Athanasia Papazafiropoulou12*, Efstathios Skliros13, Alexios Sotiropoulos12, Christos Papafragos13, Aristofanis Gikas14, Ourania Apostolou12, Hariklia Kaliora13 and Charalambos Tountas1

Author Affiliations

1 Hellenic Association of Research and Continuing Education in Primary Care, Athens, Greece

2 3rd Department of Internal Medicine and Center of Diabetes, General Hospital of Nikaia "Ag. Panteleimon" - Piraeus, Greece

3 Nemea Health Center, Nemea, Korinthia, Greece

4 Department of General Practice, Health Centre of Kalivia, Kalivia-Lagonisi, Athens, Greece

For all author emails, please log on.

BMC Family Practice 2011, 12:75  doi:10.1186/1471-2296-12-75


The electronic version of this article is the complete one and can be found online at: http://www.biomedcentral.com/1471-2296/12/75


Received:12 February 2011
Accepted:14 July 2011
Published:14 July 2011

© 2011 Papazafiropoulou et al; licensee BioMed Central Ltd.

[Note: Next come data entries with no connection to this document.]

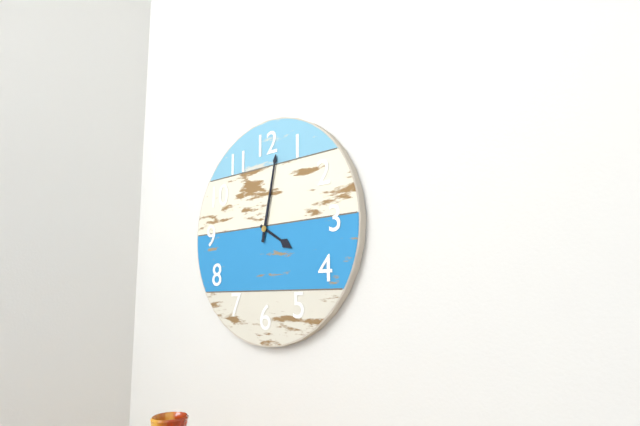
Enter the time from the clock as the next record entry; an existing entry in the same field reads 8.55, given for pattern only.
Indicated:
4.02
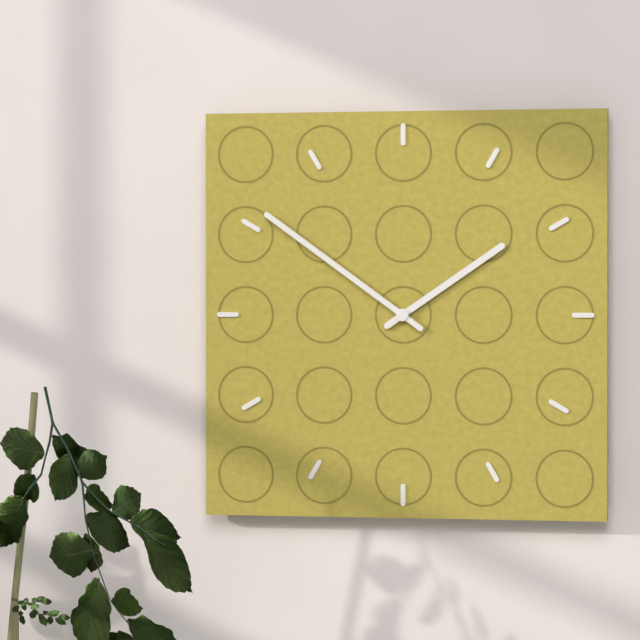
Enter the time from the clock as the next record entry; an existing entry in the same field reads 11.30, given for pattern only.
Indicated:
1.51
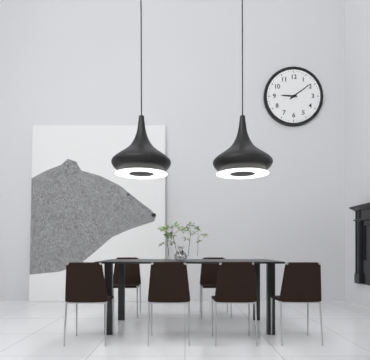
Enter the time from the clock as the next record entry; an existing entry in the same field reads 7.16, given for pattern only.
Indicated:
9.09
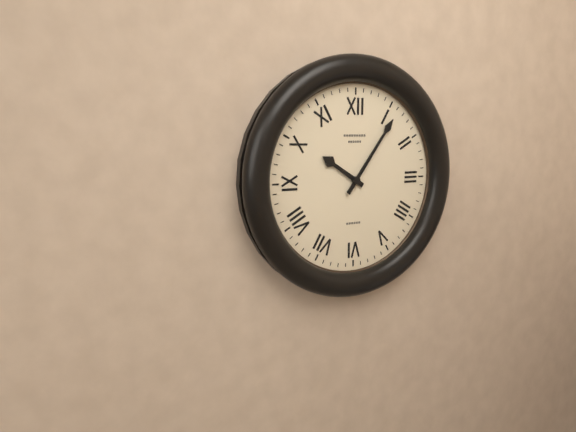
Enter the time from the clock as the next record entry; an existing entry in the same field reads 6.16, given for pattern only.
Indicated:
10.06
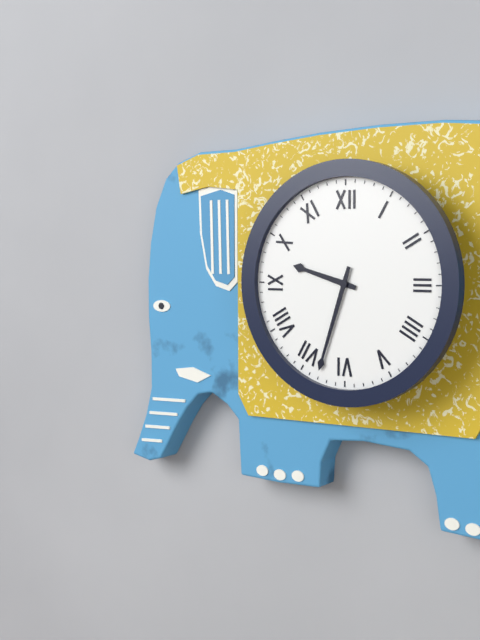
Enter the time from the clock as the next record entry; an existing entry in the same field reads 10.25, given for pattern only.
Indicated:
9.33
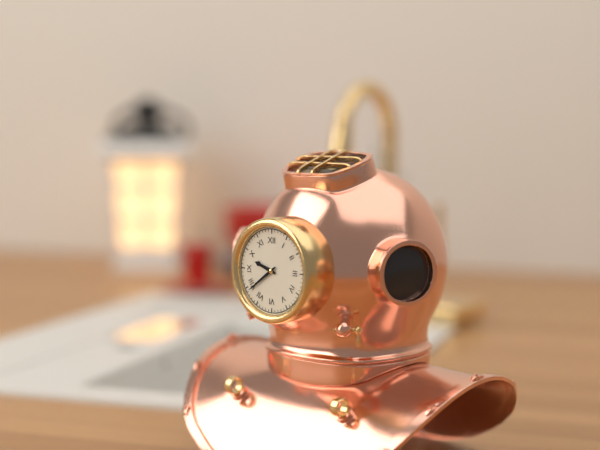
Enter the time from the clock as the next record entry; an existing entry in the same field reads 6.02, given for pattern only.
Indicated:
9.39
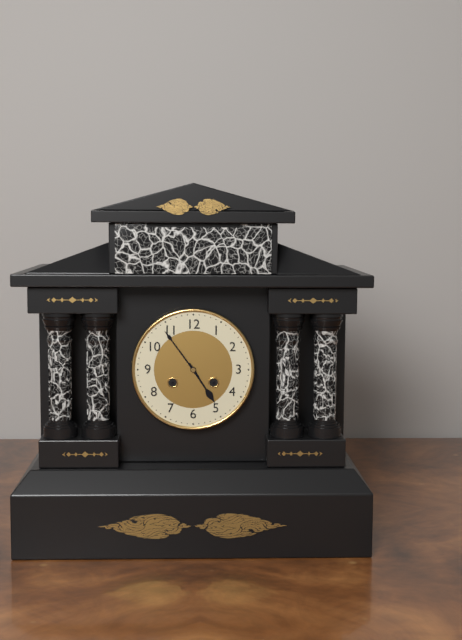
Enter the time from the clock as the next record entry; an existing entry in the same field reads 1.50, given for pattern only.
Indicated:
4.54
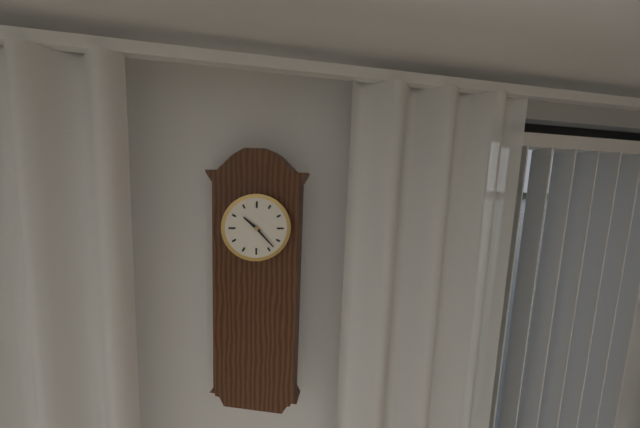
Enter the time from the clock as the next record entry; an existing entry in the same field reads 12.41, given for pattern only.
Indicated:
10.23
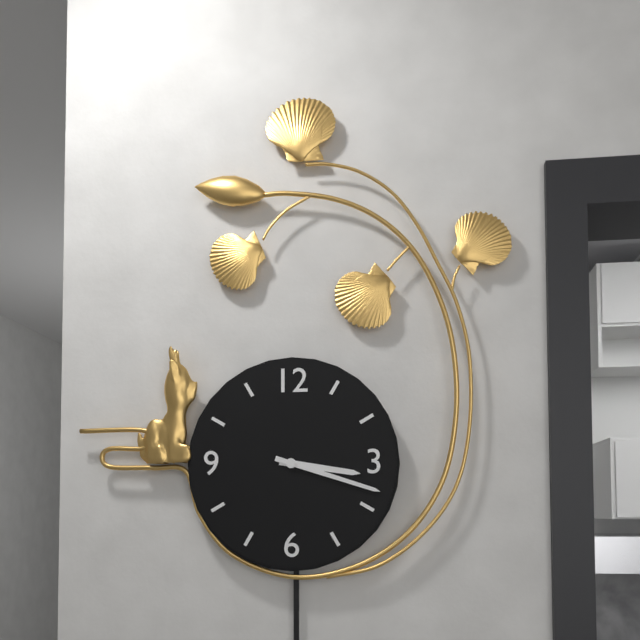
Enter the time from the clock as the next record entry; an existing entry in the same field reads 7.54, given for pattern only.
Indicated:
3.18
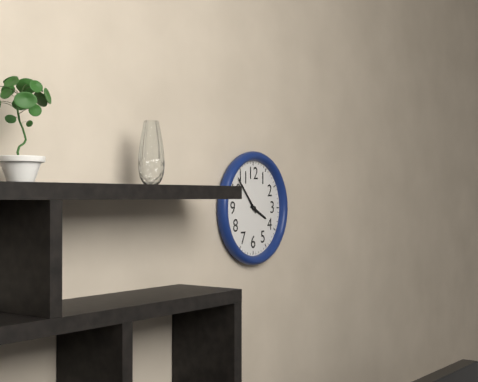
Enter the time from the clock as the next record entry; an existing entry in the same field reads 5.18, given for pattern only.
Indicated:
3.53
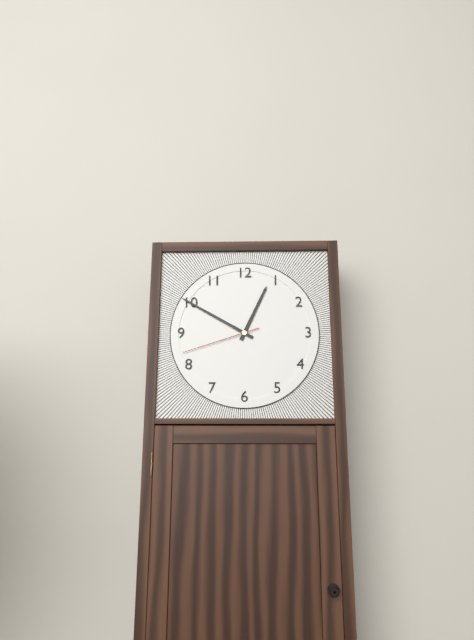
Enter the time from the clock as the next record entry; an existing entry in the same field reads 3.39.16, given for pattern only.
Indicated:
12.50.42
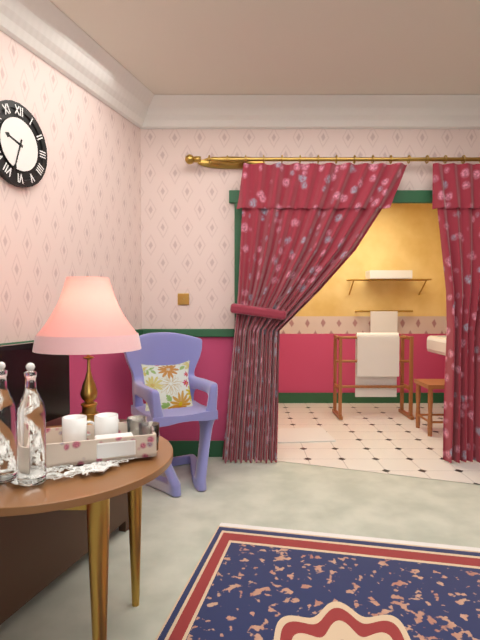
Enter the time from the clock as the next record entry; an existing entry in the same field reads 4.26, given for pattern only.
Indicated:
9.33
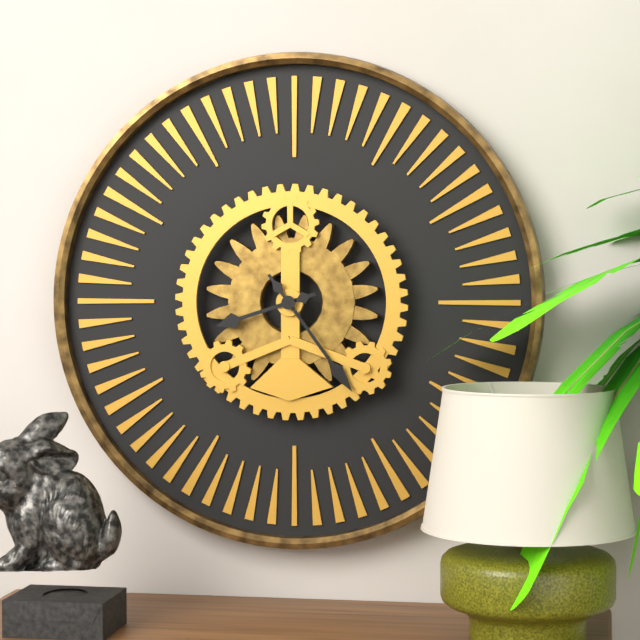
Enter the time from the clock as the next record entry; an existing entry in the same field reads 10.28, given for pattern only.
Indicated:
8.24
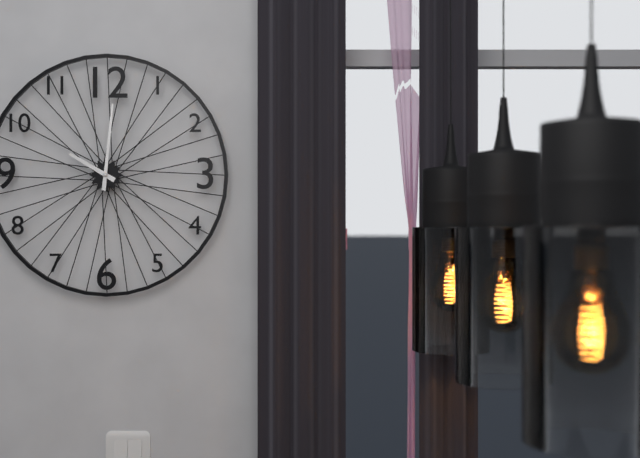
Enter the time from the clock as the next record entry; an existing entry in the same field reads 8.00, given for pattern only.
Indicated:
10.01
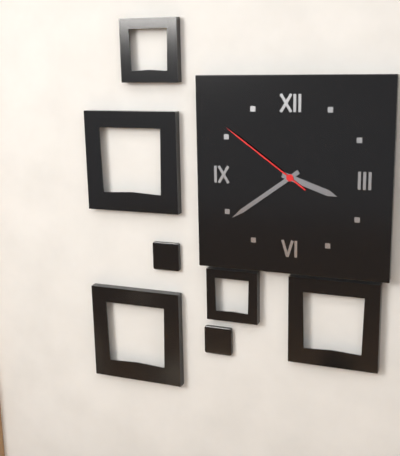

This is an Open Access article distributed under the terms of the Creative Commons Attribution License (http://creativecommons.org/licenses/by/2.0), which permits unrestricted use, distribution, and reproduction in any medium, provided the original work is properly cited.

Abstract

Background

Except for the established risk factors, presence of target organ damage has an important role in the treatment of hypertensive subjects. The aim of the present study was to estimate the prevalence of target organ damage in primary care subjects.

Methods

This multi-centre, cross-sectional survey of 115 primary care physicians recruited 1095 consecutive subjects with hypertension: 611 men (55.8%); and 484 women (44.2%). A detailed history for the presence of cardiovascular disease and a thorough clinical examination was performed to each subject.

Results

Of the total study population, 44.5% (n = 487) had target organ damage (33.0% had left ventricular hypertrophy, 21.8% increased carotid intima media thickness, 11.0% elevated plasma creatinine levels and 14.6% microalbuminuria). Target organ damage was more prevalent in males than in females (P = 0.05). In addition, males had more often increased carotid intima media thickness than females (P = 0.009). On the contrary, females had more often microalbuminuria (P = 0.06) than males. No differences were observed between the two genders regarding left ventricular hypertrophy (P = 0.35) and elevated plasma creatinine levels (P = 0.21). Logistic regression analysis showed associations between target organ damage and dyslipidemia (P < 0.001), presence of metabolic syndrome (P = 0.005), diabetes (P < 0.001) and coronary artery disease (P < 0.001).

Conclusion

A significant proportion of hypertensive subjects in primary care had documented associated target organ damage, with left ventricular hypertrophy being the most prevalent target organ damage.

Keywords:
Primary care; hypertension; target organ damage; left ventricular hypertrophy

Background

Arterial hypertension has been recognized as one of the major cardiovascular risk factors and management of hypertensive subjects still remains a challenge for the clinicians [1]. Except for the established risk factors [age, gender, family history of cardiovascular disease, smoking, obesity, dyslipidemia and diabetes mellitus (DM)], presence of subclinical target organ damage (TOD) (left ventricular hypertrophy, carotid atheromatosis and renal impairment) has an important role in the treatment of hypertensive subjects and the prevention of cardiovascular disease [2,3].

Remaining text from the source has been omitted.